Task requirements: Report each line in the entries below that contains the word "okundu", copying every such line in full.

Source data:
[Start of Attachment]
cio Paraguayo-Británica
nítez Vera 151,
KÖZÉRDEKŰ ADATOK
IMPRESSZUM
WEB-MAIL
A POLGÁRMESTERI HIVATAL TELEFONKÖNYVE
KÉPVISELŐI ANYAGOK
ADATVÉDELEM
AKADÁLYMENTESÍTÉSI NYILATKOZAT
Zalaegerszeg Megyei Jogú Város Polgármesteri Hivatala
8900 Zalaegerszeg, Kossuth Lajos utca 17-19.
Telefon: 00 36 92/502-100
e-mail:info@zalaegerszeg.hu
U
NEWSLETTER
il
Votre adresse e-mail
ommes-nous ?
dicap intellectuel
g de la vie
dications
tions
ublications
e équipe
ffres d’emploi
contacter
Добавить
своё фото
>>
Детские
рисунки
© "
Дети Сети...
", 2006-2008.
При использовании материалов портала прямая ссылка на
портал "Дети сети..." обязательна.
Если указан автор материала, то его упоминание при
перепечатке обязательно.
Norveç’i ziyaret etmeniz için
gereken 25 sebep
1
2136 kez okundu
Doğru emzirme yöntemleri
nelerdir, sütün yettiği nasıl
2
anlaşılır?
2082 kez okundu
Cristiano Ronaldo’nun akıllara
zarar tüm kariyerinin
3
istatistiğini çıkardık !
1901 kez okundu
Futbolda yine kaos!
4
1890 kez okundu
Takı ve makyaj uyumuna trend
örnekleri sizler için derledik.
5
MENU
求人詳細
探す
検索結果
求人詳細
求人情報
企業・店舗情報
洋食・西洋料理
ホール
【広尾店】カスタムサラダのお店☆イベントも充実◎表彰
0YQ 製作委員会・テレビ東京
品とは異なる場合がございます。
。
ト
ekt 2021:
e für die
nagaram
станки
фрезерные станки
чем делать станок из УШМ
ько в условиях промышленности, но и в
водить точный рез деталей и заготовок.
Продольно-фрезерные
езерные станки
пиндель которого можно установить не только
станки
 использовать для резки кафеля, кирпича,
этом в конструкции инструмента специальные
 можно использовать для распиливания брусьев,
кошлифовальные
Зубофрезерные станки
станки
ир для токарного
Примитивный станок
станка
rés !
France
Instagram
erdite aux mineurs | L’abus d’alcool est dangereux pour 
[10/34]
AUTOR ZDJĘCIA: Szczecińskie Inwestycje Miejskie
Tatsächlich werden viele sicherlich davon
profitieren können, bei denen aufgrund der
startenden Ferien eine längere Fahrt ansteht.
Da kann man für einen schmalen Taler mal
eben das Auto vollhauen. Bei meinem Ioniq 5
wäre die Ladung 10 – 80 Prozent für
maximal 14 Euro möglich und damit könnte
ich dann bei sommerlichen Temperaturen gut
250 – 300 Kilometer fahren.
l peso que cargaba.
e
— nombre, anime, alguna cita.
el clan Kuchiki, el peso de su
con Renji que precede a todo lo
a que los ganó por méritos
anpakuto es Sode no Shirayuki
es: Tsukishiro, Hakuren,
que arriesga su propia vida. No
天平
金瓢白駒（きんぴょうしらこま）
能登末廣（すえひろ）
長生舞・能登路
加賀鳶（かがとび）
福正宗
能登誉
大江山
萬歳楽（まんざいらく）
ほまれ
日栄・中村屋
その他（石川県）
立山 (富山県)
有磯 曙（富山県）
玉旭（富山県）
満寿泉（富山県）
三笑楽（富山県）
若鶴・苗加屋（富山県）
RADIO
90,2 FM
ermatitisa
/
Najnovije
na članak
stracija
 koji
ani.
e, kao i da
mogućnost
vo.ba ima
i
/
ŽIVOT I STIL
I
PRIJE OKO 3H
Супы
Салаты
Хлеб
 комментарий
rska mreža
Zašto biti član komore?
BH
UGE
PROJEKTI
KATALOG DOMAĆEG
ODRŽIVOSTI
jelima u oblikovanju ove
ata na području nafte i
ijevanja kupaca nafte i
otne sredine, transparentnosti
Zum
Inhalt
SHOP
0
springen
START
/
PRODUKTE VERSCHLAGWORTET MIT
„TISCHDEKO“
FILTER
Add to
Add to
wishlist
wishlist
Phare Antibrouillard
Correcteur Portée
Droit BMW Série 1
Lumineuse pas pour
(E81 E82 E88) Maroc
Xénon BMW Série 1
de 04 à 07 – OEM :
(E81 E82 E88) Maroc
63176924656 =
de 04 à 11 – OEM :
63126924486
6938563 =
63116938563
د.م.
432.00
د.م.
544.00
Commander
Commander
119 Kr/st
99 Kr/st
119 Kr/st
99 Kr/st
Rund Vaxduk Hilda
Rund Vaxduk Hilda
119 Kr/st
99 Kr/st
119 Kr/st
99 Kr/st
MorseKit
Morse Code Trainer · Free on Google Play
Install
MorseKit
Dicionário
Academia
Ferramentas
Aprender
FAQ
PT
[End of Attachment]
Exercise response:
2136 kez okundu
2082 kez okundu
1901 kez okundu
1890 kez okundu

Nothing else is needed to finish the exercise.